Life is is filled with infinite choices. With Lyme disease, your choices are ruthlessly limited. I’m always measuring how many matches are in my book and deciding on how to use them. I don’t get to cram in as much as a normal person can in a day. Instead, I basically have to choose one or two activities per day. And that’s better than most people with Lyme can do. The upside is, I can blame Lyme disease for the laundry piling up.

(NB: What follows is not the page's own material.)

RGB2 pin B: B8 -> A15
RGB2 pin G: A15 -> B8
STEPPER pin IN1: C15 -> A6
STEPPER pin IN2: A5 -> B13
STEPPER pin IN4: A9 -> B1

Saturday, I walked the dogs and half way through my walk, I phoned home. I couldn’t make the 1.5 mile walk home, let alone do the garden chores I had planned for later. Typical Babesia symptoms: dizziness, nausea, balance problems, headache and difficulty breathing. I could barely stand up. MWD picked up the dogs and me. Later, I spent the remainder of the day on the sofa looking out at a beautiful sunny day. I longed to be working in the garden. Sunday, MWD walked the dogs for me so I could use my few matches to garden. I moved about 20 tiny succulent plants to the orchard rock wall, seeded the flower beds and pulled weeds. It took me all day, with plenty of resting in between, but I got most of the chores done. Today, I’m sore and hung-over. It feels like I ran a marathon then drank 3 bottles of wine. Blaming the piled-up-laundry on Lyme seems about fair now.

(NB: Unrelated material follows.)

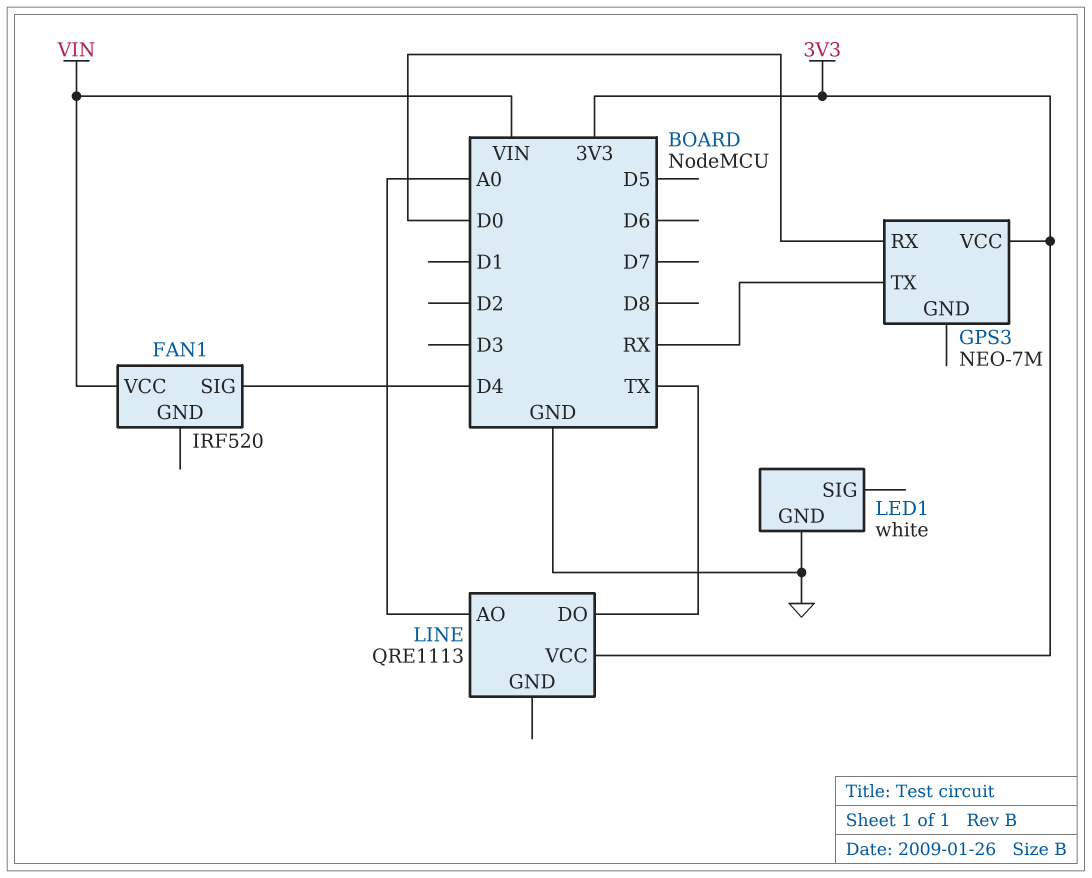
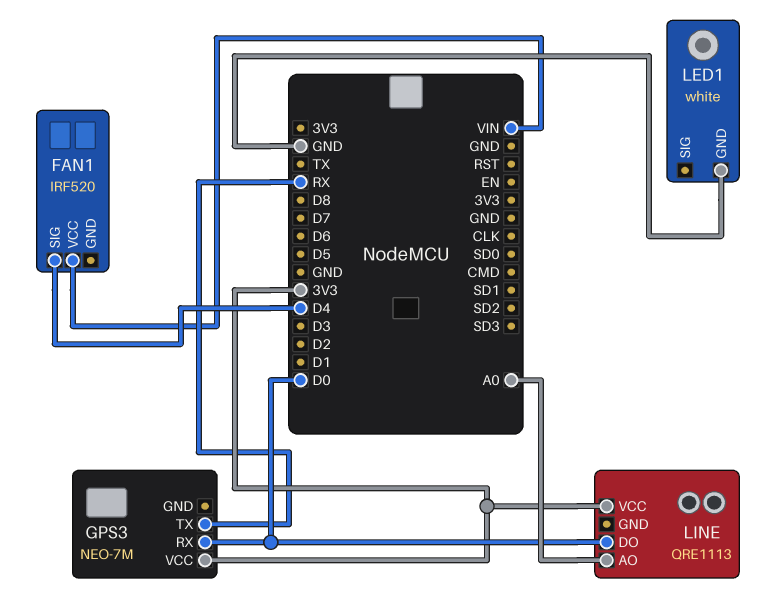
LINE pin DO: TX -> D0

I planted chives last summer. They struggled so badly, always looking brown and sad no matter how I watered them. I left them in the ground through the winter rather than pulling them just to see what happened. I guess they really love being poured on because they look fantastic now, bushy, green and lush. They even have these adorable wee buds. Their story of their struggle and now vibrant life give me hope. Lyme-Schlyme. My chives are awesome. Lyme don’t kill my vibe!